David Karoly was a student at Brighton High School during 1967-72, a skinny nerd with a keen interest in science and in sport. He did well at school and went on to do a Bachelor of Science degree at Monash University, then a new University with new science facilities. He majored in Physics and Applied Mathematics, but shifted to Meteorology for his Honours year at Monash. It was there that his interest in the environment and outdoor activities flourished as a member of the Monash Bushwalking Club. He was lucky enough to get a Shell scholarship in 1977 that funded him to do his PhD in meteorology at the University of Reading in England from 1977 to 1980.

David is now an internationally recognised expert on climate change and climate variability. He is Leader of the Earth Systems and Climate Change Hub in the Australian Government’s National Environmental Science Program, based in CSIRO. He is also an honorary Professor at the University of Melbourne. He is heavily involved in giving talks to the government, to business, and to community groups on climate change and what it means to them.

From 2012 to 2017, he was a member of the Climate Change Authority, which provides advice to the Australian government on responding to climate change, including targets for reducing greenhouse gas emissions. He has been involved in the Assessment Reports of the Intergovernmental Panel on Climate Change in 2001, 2007, 2014 and 2021 in several different roles. As a Lead Author for the Intergovernmental Panel on Climate Change, he shared in the award of the 2007 Nobel Peace Prize jointly to the IPCC and to Al Gore. He was elected as a Fellow of the Australian Academy of Science in 2019 and was awarded the 2015 Royal Society of Victoria Medal for Scientific Excellence in Earth Sciences.

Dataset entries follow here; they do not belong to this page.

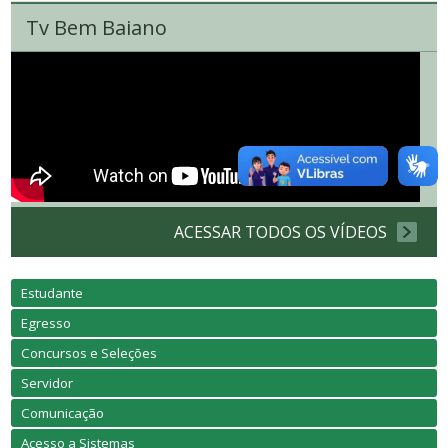
Tv Bem Baiano
ACESSAR TODOS OS VÍDEOS
Estudante
Egresso
Concursos e Seleções
Servidor
Comunicação
Acesso a Sistemas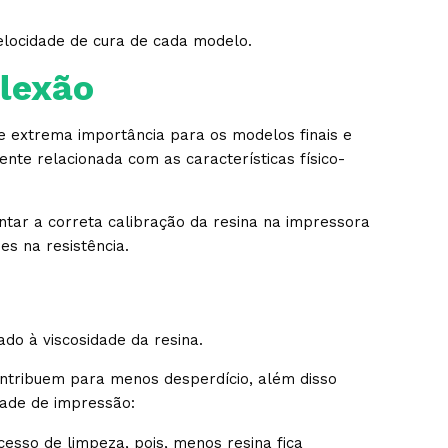
elocidade de cura de cada modelo.
flexão
de extrema importância para os modelos finais e
ente relacionada com as características físico-
tar a correta calibração da resina na impressora
es na resistência.
ado à viscosidade da resina.
ontribuem para menos desperdício, além disso
dade de impressão:
esso de limpeza, pois, menos resina fica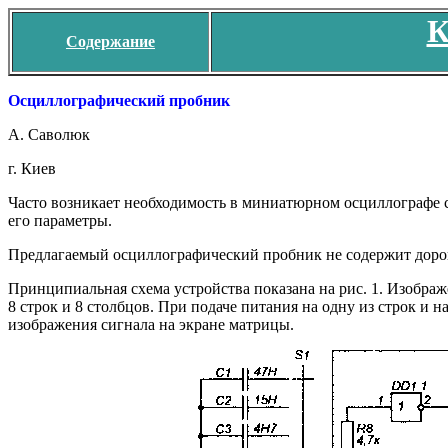
К
Содержание
Осциллографический пробник
А. Саволюк
г. Киев
Часто возникает необходимость в миниатюрном осциллографе 
его параметры.
Предлагаемый осциллографический пробник не содержит дорого
Принципиальная схема устройства показана на рис. 1. Изобр
8 строк и 8 столбцов. При подаче питания на одну из строк и 
изображения сигнала на экране матрицы.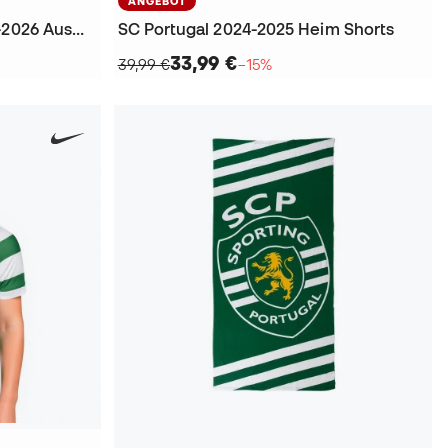
ANGEBOT
Kinder Sport Portugal 2025-2026 Auswärts Trikot
SC Portugal 2024-2025 Heim Shorts
33,99 €
39,99 €
−15%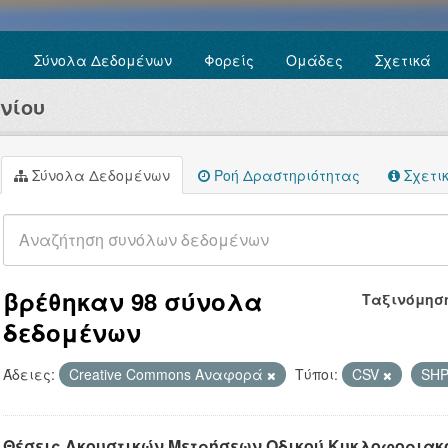
Σύνολα Δεδομένων
Φορείς
Ομάδες
Σχετικά
νίου
Σύνολα Δεδομένων
Ροή Δραστηριότητας
Σχετι
βρέθηκαν 98 σύνολα
Ταξινόμησ
δεδομένων
Άδειες:
Creative Commons Αναφορά
Τύποι:
CSV
SH
Θέσεις Ακουστικών Μετρήσεων Οδικού Κυκλοφοριακ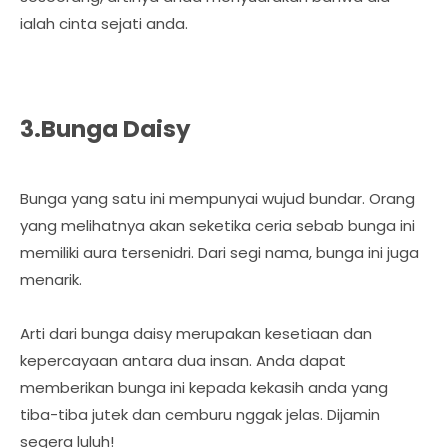
ialah cinta sejati anda.
3.Bunga Daisy
Bunga yang satu ini mempunyai wujud bundar. Orang
yang melihatnya akan seketika ceria sebab bunga ini
memiliki aura tersenidri. Dari segi nama, bunga ini juga
menarik.
Arti dari bunga daisy merupakan kesetiaan dan
kepercayaan antara dua insan. Anda dapat
memberikan bunga ini kepada kekasih anda yang
tiba-tiba jutek dan cemburu nggak jelas. Dijamin
segera luluh!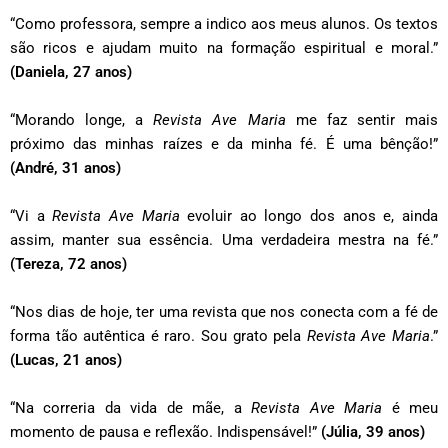
“Como professora, sempre a indico aos meus alunos. Os textos
são ricos e ajudam muito na formação espiritual e moral.”
(Daniela, 27 anos)
“Morando longe, a
Revista Ave Maria
me faz sentir mais
próximo das minhas raízes e da minha fé. É uma bênção!”
(André, 31 anos)
“Vi a
Revista Ave Maria
evoluir ao longo dos anos e, ainda
assim, manter sua essência. Uma verdadeira mestra na fé.”
(Tereza, 72 anos)
“Nos dias de hoje, ter uma revista que nos conecta com a fé de
forma tão autêntica é raro. Sou grato pela
Revista Ave Maria
.”
(Lucas, 21 anos)
“Na correria da vida de mãe, a
Revista Ave Maria
é meu
momento de pausa e reflexão. Indispensável!”
(Júlia, 39 anos)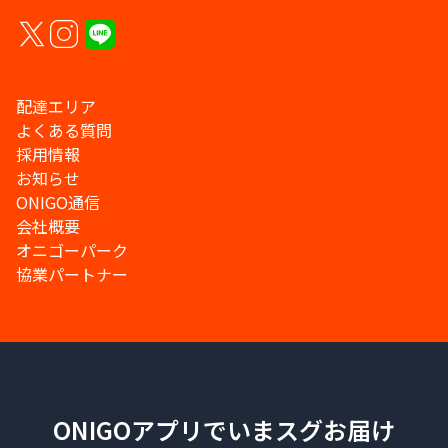
配達エリア
よくある質問
採用情報
お知らせ
ONIGO通信
会社概要
オニゴーパーク
協業パートナー
ONIGOアプリでいまスグお届け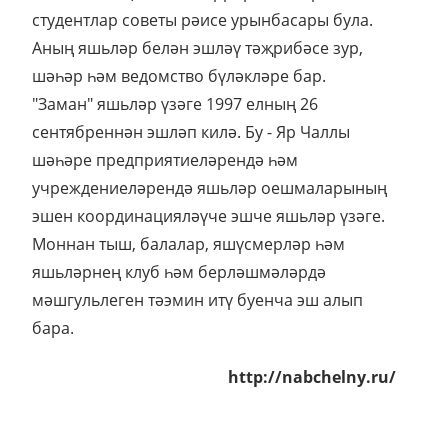
студентлар советы рәисе урынбасары була.
Аның яшьләр белән эшләү тәҗрибәсе зур,
шәһәр һәм ведомство бүләкләре бар.
"Заман" яшьләр үзәге 1997 елның 26
сентябреннән эшләп килә. Бу - Яр Чаллы
шәһәре предприятиеләрендә һәм
учреждениеләрендә яшьләр оешмаларының
эшен координацияләүче эшче яшьләр үзәге.
Моннан тыш, балалар, яшүсмерләр һәм
яшьләрнең клуб һәм берләшмәләрдә
мәшгульлеген тәэмин итү буенча эш алып
бара.
http://nabchelny.ru/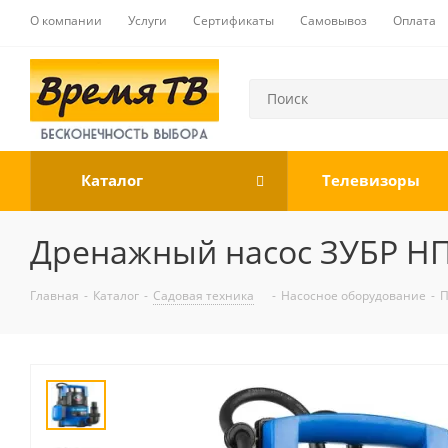
О компании
Услуги
Сертификаты
Самовывоз
Оплата
Каталог
Телевизоры
Дренажный насос ЗУБР НПЧ
Главная
-
Каталог
-
Садовая техника
-
Насосное оборудование
-
П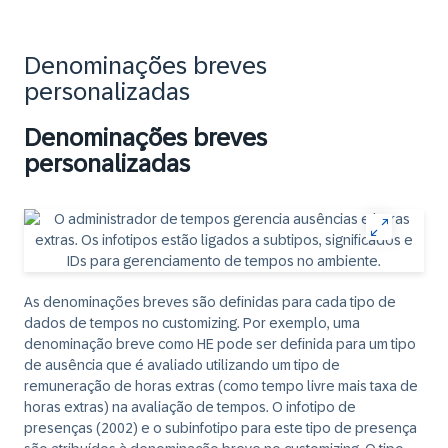
Denominações breves
personalizadas
Denominações breves
personalizadas
As denominações breves são definidas para cada tipo de
dados de tempos no customizing. Por exemplo, uma
denominação breve como HE pode ser definida para um tipo
de ausência que é avaliado utilizando um tipo de
remuneração de horas extras (como tempo livre mais taxa de
horas extras) na avaliação de tempos. O infotipo de
presenças (2002) e o subinfotipo para este tipo de presença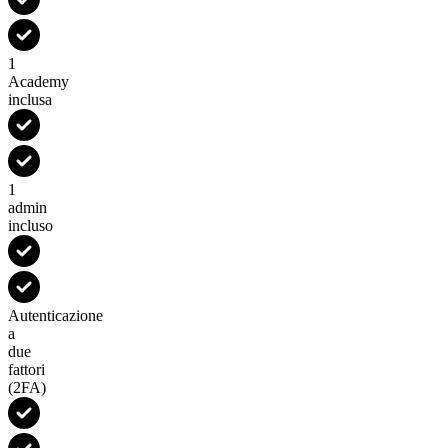
1
Academy
inclusa
1
admin
incluso
Autenticazione
a
due
fattori
(2FA)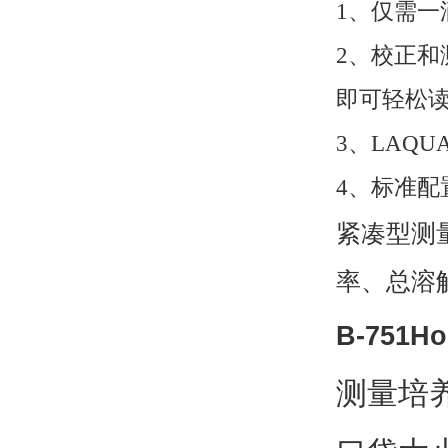
1、仅需
2、校正和
即可轻松
3、LAQU
4、标准
紧凑型测
率、总溶解固
B-751H
测量培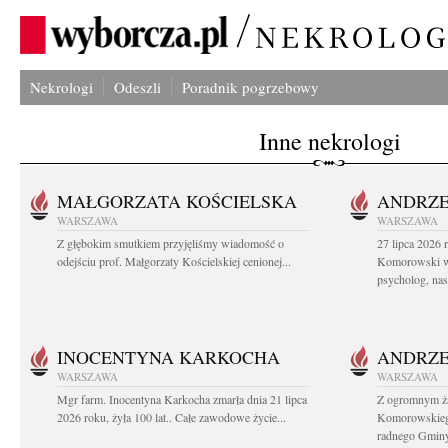
Nekrologi
Odeszli
Poradnik pogrzebowy
Inne nekrologi
MAŁGORZATA KOŚCIELSKA
ANDRZE
WARSZAWA
WARSZAWA
Z głębokim smutkiem przyjęliśmy wiadomość o
27 lipca 2026 
odejściu prof. Małgorzaty Kościelskiej cenionej...
Komorowski ws
psycholog, nasz
INOCENTYNA KARKOCHA
ANDRZE
WARSZAWA
WARSZAWA
Mgr farm. Inocentyna Karkocha zmarła dnia 21 lipca
Z ogromnym ż
2026 roku, żyła 100 lat.. Całe zawodowe życie...
Komorowskiego
radnego Gminy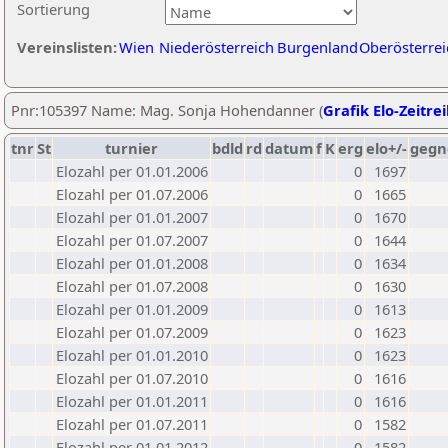
Sortierung
Vereinslisten:
Wien
Niederösterreich
Burgenland
Oberösterrei
Pnr:105397 Name: Mag. Sonja Hohendanner (
Grafik Elo-Zeitre
tnr
St
turnier
bdld
rd
datum
f
K
erg
elo+/-
gegn
Elozahl per 01.01.2006
0
1697
Elozahl per 01.07.2006
0
1665
Elozahl per 01.01.2007
0
1670
Elozahl per 01.07.2007
0
1644
Elozahl per 01.01.2008
0
1634
Elozahl per 01.07.2008
0
1630
Elozahl per 01.01.2009
0
1613
Elozahl per 01.07.2009
0
1623
Elozahl per 01.01.2010
0
1623
Elozahl per 01.07.2010
0
1616
Elozahl per 01.01.2011
0
1616
Elozahl per 01.07.2011
0
1582
Elozahl per 01.01.2012
0
1582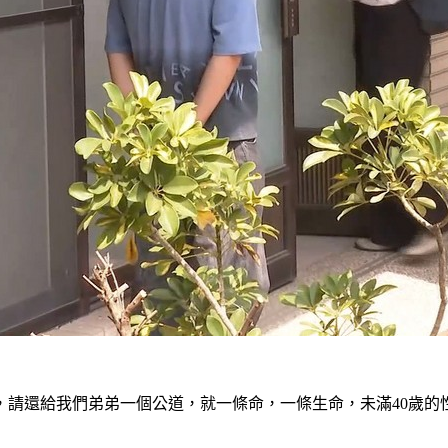
，請還給我們弟弟一個公道，就一條命，一條生命，未滿40歲的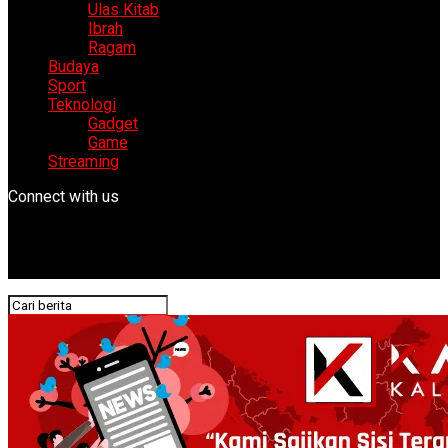
Ulas Kitab
Ibrah
Ragam
Budaya
Sport
Teknologi
Gadget
Game
Streaming
Connect with us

From 2007 to February 2018, David Karoly was Professor of Atmospheric Science at the University of Melbourne and in the A.R.C. Centre of Excellence for Climate System Science. From 2003 to 2007, he held the Williams Chair in the School of Meteorology at the University of Oklahoma. Before that, he was Head of the School of Mathematical Sciences and Professor of Meteorology at Monash University during 2001-2002.